→ **Excerto do texto**
Consequentemente, durante uma crise, o centro do medo é o primeiro a reagir. Quando deteta o perigo, o sistema límbico assume o comando e reage rápida e instintivamente. Para fazê-lo, baseia-se em padrões comportamentais para escapar da zona de perigo, sem um raciocínio consciente. Embora continue a ser importante confiar na nossa intuição, é igualmente importante entender e reconhecer esses processos. Mas é também importante pensar racionalmente para evitar reações exageradas.

Conhece-te a ti mesmo

Se deseja evitar uma reação exagerada, precisa conhecer-se a si mesmo: por que estou a reagir desta forma? O que me motiva a realizar determinadas ações, por exemplo, face aos investimentos? Quais são os efeitos dos desvios comportamentais observados em todos os seres humanos e que foram estudados pelos cientistas?

Aversão à perda

O desvio comportamental mais conhecido é provavelmente a aversão à perda, cuja descoberta pode ser vista como o nascimento das finanças comportamentais. Refere-se ao facto de a dor que sentimos por uma unidade de perda ser maior que o prazer que deriva de uma unidade de ganho. Em outras palavras: sentimo-nos mais aborrecidos por perder 100 euros do que empolgados por ganhar 100 euros. Consequentemente, preocupamo-nos mais com as perdas atuais do mercado do que com os desenvolvimentos positivos anteriores, alguns realizados ao longo de vários anos.

Uma pequena janela no grande mundo dos investimentos

Outra anomalia importante é o chamado "efeito de enquadramento". Definimos um ponto (ou janela) através do (a) qual observamos o mundo (dos investimentos). Funciona como um filtro de notícias. Na situação atual, concentramo-nos em todas as notícias negativas sobre o coronavírus, mas temos também em conta as medidas que já foram tomadas e/ou provavelmente vão ser tomadas?

→ **Dados extraídos**

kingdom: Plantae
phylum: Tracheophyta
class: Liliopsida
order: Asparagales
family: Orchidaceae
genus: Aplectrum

→ **Tarefas do exercício**
1 – Indique se cada afirmação concorda com o texto sobre finanças comportamentais. Responda sim ou não e cite as palavras do texto que o decidem. (a) O sistema límbico reage com base num raciocínio consciente. (b) A descoberta da aversão à perda pode ser vista como o nascimento das finanças comportamentais. (c) O efeito de enquadramento funciona como um filtro de notícias.
2 – Segundo o texto sobre finanças comportamentais, o que reage primeiro durante uma crise?
3 – Continue a redação do texto sobre finanças comportamentais a partir da última frase apresentada.

→ **Resultados do exercício**
1 –
(a) Não: «sem um raciocínio consciente».
(b) Sim: «cuja descoberta pode ser vista como o nascimento das finanças comportamentais».
(c) Sim: «Funciona como um filtro de notícias.»

2 – O centro do medo.

3 –
De facto, muito está a ser feito em termos de política fiscal e monetária e é de esperar que seja feito ainda mais no futuro. Algumas destas medidas superam inclusivamente as tomadas durante a crise financeira de 2008-09. Em meados de março, mais de 30 bancos centrais reduziram as suas taxas de juros de referência. O Banco Central Europeu (BCE) lançou um novo programa de compra de obrigações de 750.000 milhões de EUR. Muitos governos de todo o mundo anunciaram igualmente pacotes fiscais, alguns deles enormes, para restaurar a estabilidade e, acima de tudo, a confiança entre os investidores e/ou empresas, e para mitigar o impacto negativo sobre as empresas e a economia. Só os EUA estão a considerar um pacote de resgate económico de mais de 1 bilião de USD. Além dos diferimentos de impostos, o foco centra-se principalmente nas garantias para os empréstimos empresariais, que representam 12% do PIB em França e 15% no Reino Unido.

¿Estarão os investidores cientes de tudo isso ou estão estes esforços a ser ignorados devido ao "efeito de enquadramento"?

Ao mesmo tempo, o "efeito de enquadramento" faz com que as pessoas se concentrem muito mais nas tendências atuais. Olhando para o futuro, a pergunta que se impõe é: o que podemos esperar no futuro? Quando é provável que ocorra uma recuperação?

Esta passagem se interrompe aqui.